The gap between treatment promise and treatment provision has never been wider in severe asthma of childhood. We maintain a registry of children with severe poorly controlled asthma referred to the UVA for care. Children in the program who fail guidelines-directed therapy have adequate adherence, and comorbidities addressed, are offered bronchoscopy and bronchoalveolar lavage as a means to guide revised treatment (Figs. 1 and 2). Over an 11-year span, we have evaluated 243 children >5 years with a confirmed diagnosis of poorly controlled asthma who had clinically indicated bronchoscopies. Only 60% had been treated high-dose ICS, including 58% with combination ICS/LABA, yet 23% required maintenance oral prednisone! These patients had been under the care of pediatric asthma specialists for months, and many were enrolled in government-funded managed care organizations that would not approve treatment with combination of ICS and LABA. At the time of bronchoscopy, despite a high prevalence of allergen sensitization (66%), and a sample geometric mean total IgE of 131 IU/mL, only 5% were treated with omalizumab. Peripheral blood eosinophilia (>300 cells/μL) was common (44%), yet only 3.3% of the sample was treated with either mepolizumab or benralizumab. Efforts to obtain these biologicals required a significant coordinated staff effort, frustrated by payor denials and requests for reapplication, and overall was a lengthy process, which often resulted in failure. Henceforth, in an era when the prospects for more effective nonsteroidal treatment of severe asthma of childhood are highly promising, biologics are difficult to obtain.
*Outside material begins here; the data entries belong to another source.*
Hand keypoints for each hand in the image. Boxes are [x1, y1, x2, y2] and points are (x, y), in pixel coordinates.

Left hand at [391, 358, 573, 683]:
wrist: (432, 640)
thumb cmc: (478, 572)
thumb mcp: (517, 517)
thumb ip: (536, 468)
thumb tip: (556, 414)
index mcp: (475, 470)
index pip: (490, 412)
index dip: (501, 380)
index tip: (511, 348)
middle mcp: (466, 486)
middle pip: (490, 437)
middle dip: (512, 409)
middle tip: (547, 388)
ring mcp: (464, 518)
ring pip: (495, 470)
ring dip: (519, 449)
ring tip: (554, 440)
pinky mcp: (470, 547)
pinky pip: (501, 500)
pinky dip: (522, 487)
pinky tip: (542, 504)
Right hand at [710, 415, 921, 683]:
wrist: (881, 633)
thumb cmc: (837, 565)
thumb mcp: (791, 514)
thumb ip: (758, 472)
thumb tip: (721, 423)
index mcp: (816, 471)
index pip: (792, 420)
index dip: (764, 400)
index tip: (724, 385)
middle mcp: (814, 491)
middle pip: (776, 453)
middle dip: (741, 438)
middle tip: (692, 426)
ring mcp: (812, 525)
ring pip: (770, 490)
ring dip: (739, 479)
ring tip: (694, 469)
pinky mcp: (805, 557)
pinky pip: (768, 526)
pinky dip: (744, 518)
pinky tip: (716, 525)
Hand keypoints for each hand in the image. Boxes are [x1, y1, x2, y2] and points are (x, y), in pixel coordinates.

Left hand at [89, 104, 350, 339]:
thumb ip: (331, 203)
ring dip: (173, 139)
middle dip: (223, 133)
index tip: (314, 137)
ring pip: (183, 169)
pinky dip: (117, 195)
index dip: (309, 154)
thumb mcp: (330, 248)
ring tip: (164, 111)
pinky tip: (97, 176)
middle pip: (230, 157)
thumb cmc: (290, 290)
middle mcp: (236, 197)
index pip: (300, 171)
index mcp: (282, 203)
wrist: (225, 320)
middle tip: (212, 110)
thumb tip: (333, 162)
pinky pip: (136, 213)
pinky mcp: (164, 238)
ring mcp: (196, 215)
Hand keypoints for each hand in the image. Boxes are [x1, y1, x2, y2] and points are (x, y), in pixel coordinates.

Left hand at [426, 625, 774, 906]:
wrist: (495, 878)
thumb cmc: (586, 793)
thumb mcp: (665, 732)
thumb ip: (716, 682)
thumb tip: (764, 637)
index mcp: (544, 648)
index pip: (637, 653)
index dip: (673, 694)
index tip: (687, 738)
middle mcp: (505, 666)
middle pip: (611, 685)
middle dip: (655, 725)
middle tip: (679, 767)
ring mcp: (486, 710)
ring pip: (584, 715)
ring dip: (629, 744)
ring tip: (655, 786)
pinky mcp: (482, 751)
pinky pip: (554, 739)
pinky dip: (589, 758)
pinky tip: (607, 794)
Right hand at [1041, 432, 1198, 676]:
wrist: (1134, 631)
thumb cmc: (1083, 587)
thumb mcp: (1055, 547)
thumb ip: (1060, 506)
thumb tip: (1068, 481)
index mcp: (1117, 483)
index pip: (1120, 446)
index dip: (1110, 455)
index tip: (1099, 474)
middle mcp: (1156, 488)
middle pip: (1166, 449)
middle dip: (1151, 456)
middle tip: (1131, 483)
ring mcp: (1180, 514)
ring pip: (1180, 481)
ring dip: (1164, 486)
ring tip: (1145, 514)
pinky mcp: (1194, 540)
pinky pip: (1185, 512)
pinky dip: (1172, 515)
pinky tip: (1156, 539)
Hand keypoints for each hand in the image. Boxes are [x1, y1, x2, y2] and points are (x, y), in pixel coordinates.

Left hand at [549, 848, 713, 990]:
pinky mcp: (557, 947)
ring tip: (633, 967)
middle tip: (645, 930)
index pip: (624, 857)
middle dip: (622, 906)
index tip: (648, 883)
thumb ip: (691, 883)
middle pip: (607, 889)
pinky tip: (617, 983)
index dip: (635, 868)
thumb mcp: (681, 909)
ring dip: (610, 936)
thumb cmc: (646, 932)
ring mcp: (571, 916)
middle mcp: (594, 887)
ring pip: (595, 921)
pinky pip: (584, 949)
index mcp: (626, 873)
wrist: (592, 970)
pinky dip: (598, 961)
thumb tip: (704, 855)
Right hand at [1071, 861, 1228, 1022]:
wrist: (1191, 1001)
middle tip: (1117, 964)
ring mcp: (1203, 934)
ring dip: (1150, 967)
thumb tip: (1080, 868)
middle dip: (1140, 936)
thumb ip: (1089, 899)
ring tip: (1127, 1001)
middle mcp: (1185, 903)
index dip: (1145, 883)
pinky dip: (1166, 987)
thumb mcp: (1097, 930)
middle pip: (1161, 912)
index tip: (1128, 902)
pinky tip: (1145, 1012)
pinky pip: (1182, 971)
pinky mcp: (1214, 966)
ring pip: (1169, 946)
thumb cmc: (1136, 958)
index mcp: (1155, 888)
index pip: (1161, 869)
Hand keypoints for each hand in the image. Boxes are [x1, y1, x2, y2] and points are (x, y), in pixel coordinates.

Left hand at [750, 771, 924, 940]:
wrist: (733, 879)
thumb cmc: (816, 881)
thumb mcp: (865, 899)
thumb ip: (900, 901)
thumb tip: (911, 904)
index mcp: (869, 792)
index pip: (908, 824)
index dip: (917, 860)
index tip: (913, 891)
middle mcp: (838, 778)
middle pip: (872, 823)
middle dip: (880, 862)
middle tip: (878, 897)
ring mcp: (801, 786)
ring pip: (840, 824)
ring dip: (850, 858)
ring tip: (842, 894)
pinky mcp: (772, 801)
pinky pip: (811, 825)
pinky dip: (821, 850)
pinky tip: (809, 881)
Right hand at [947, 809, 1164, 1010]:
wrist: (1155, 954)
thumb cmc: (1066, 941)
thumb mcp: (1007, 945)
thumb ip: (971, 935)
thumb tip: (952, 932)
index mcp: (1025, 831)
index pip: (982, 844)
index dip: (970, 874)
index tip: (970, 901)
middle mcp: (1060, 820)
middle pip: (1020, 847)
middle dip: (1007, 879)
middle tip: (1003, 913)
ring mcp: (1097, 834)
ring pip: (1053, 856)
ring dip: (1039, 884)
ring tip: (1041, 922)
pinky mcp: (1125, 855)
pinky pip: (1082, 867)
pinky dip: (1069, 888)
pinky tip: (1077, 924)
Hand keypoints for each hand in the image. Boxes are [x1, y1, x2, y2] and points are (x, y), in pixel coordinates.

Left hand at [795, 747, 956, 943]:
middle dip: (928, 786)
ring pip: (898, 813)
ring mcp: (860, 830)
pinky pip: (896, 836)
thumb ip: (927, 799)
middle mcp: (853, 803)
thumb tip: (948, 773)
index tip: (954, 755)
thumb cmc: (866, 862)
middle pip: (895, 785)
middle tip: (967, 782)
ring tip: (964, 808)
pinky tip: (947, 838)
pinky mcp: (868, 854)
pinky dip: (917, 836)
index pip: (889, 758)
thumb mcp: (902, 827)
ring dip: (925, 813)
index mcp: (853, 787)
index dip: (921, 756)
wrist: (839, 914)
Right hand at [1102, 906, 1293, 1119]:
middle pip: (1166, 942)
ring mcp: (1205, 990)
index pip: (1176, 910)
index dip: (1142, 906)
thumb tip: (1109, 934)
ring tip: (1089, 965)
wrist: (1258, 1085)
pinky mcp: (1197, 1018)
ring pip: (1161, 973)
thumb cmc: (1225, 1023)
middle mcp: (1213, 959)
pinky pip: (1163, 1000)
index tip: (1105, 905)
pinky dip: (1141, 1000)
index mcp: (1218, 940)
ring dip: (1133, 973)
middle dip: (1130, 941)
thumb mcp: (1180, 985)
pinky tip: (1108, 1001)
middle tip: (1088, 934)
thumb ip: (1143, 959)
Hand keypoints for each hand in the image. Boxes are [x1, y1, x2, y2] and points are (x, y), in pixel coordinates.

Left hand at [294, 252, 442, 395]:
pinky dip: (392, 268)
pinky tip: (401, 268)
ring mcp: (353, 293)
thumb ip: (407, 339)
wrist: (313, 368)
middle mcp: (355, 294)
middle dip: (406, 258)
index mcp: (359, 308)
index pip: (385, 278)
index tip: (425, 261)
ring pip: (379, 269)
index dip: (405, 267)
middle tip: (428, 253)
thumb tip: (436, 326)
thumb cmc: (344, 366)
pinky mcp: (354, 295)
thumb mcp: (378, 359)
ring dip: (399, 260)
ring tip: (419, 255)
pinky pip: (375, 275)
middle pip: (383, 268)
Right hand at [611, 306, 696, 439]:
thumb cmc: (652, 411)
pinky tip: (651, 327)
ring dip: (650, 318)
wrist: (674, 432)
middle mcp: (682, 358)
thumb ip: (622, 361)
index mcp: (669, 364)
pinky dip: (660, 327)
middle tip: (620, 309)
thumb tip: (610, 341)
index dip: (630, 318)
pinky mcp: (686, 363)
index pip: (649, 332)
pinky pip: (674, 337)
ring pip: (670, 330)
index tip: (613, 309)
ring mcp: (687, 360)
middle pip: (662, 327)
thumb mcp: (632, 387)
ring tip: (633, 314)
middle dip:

What are some practical solutions that readers of Pediatric Allergy, Immunology, and Pulmonology can offer to their patients? Foremost is to consider the social determinants of health. Discussions in the office can center around topics such as school and exercise performance, challenges in using inhalers, and peer influences. Many communities have organizations that include volunteer attorneys to address issues of substandard housing and financial pressure exerted by landlords. ⁹ Community churches have an enduring legacy of trust among urban African Americans, and patients with asthma can be engaged through pastors and health ministries. ¹⁰ If handled poorly, the issue of inconsistent adherence can dilute what should be an empowering relationship between providers and patients' families. Adherence must be discussed directly with the caregiver and child so that providers can learn about the environment of care and barriers to adherence. Often the foundation of inconsistent adherence is lack of understanding, and providers should engage families as empowering teachers and counselors and avoid judgmental statements. Treatment recommendations should be aligned with the child's lifestyle. As providers of care, we treat children not guidelines! Providers must develop a level partnership with families and children, open to practical issues that impact care. The first step is to listen patiently. When revisions in care are made or escalated, providers should explain to the family the rationale and discuss safety concerns. The “system” of quality monitoring primarily rewards good outcomes and limited resource allocation, values that are often at odds with nurturing provider relationships. As advocates for children, providers must expect managed care organizations and the government to fund indicated combination ICS/LABA inhalers and biologics for severe asthma. Comparative clinical trials of different biologics or biologics versus standard treatment are urgently needed and will not likely be conducted by private industry. It is indeed a promising time for children with severe asthma; however, unless the chasm separating expensive biologics and the financial priorities of the health care consumer is bridged, many deserving children will go untreated even in a society that can routinely afford thousand dollar cell phones.